_WORK REQUIRED_:
While reading through the material below, copy each line that holds the word "pinky".

_SOURCE DATA_:
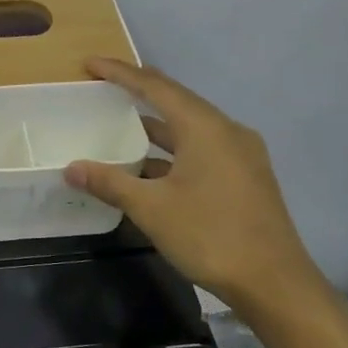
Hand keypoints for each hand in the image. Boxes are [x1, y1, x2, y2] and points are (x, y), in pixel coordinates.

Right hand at [63, 56, 328, 322]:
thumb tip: (72, 168)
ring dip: (157, 125)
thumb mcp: (152, 209)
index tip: (90, 64)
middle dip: (140, 92)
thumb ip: (110, 183)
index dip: (121, 73)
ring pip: (191, 127)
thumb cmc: (210, 236)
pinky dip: (174, 150)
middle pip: (177, 101)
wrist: (275, 284)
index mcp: (205, 128)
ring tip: (122, 123)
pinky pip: (203, 148)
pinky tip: (151, 167)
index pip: (156, 87)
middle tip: (105, 86)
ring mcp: (241, 154)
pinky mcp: (246, 177)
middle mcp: (227, 131)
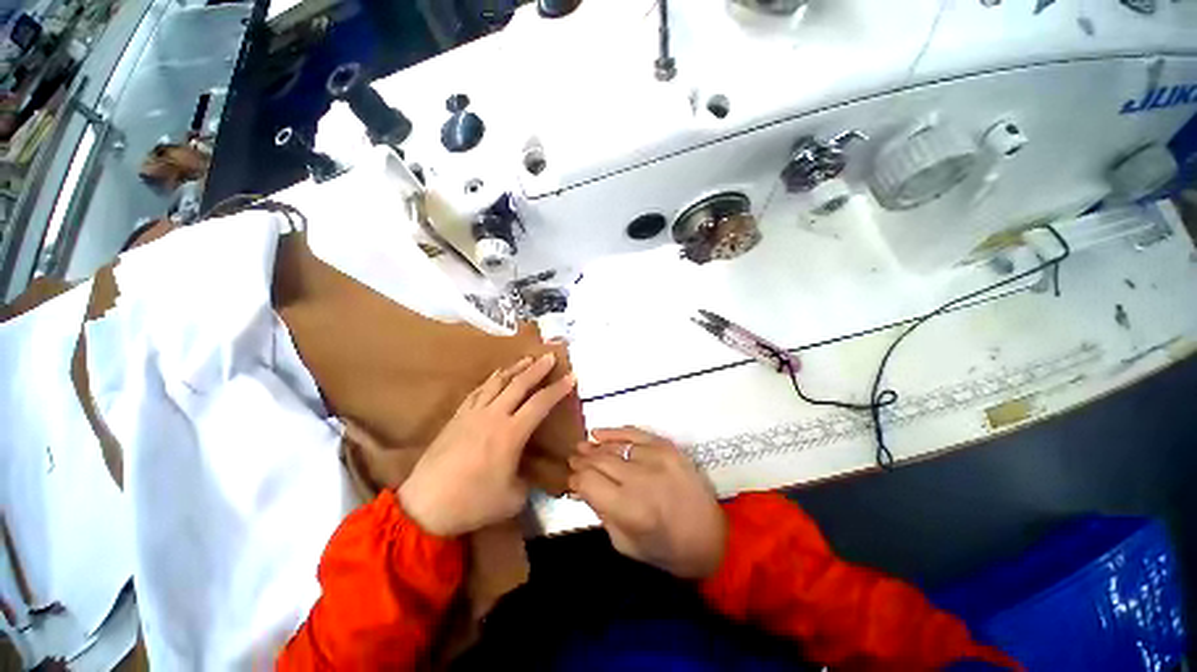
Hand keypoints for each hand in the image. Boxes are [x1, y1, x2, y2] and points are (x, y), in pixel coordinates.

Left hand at [399, 353, 576, 536]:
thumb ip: (527, 480)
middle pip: (519, 384)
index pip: (540, 404)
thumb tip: (527, 472)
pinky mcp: (457, 417)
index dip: (558, 389)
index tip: (571, 377)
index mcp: (511, 433)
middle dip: (537, 368)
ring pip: (497, 382)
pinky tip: (496, 376)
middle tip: (549, 356)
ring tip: (526, 359)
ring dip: (514, 368)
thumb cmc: (473, 503)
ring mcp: (472, 414)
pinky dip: (491, 380)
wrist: (425, 506)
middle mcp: (493, 416)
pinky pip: (477, 391)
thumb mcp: (513, 498)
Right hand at [568, 427, 726, 578]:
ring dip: (594, 447)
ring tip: (582, 447)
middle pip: (599, 460)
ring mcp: (656, 457)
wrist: (713, 535)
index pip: (588, 482)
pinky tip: (598, 433)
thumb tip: (582, 487)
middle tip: (571, 460)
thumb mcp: (625, 544)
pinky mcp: (667, 447)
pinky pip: (634, 433)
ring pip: (613, 446)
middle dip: (581, 460)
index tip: (571, 481)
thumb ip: (601, 512)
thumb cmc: (667, 549)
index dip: (575, 480)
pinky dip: (615, 432)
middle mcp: (640, 478)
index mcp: (629, 508)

_RESULT_:
pinky dip: (174, 150)
pinky pip: (203, 148)
pinky tip: (151, 167)
pinky mcp: (246, 177)
pinky mcp: (457, 417)
pinky tip: (496, 376)
pinky dip: (491, 380)
pinky pip: (477, 391)
pinky tip: (598, 433)
pinky mcp: (667, 447)
pinky pip: (634, 433)
pinky dip: (615, 432)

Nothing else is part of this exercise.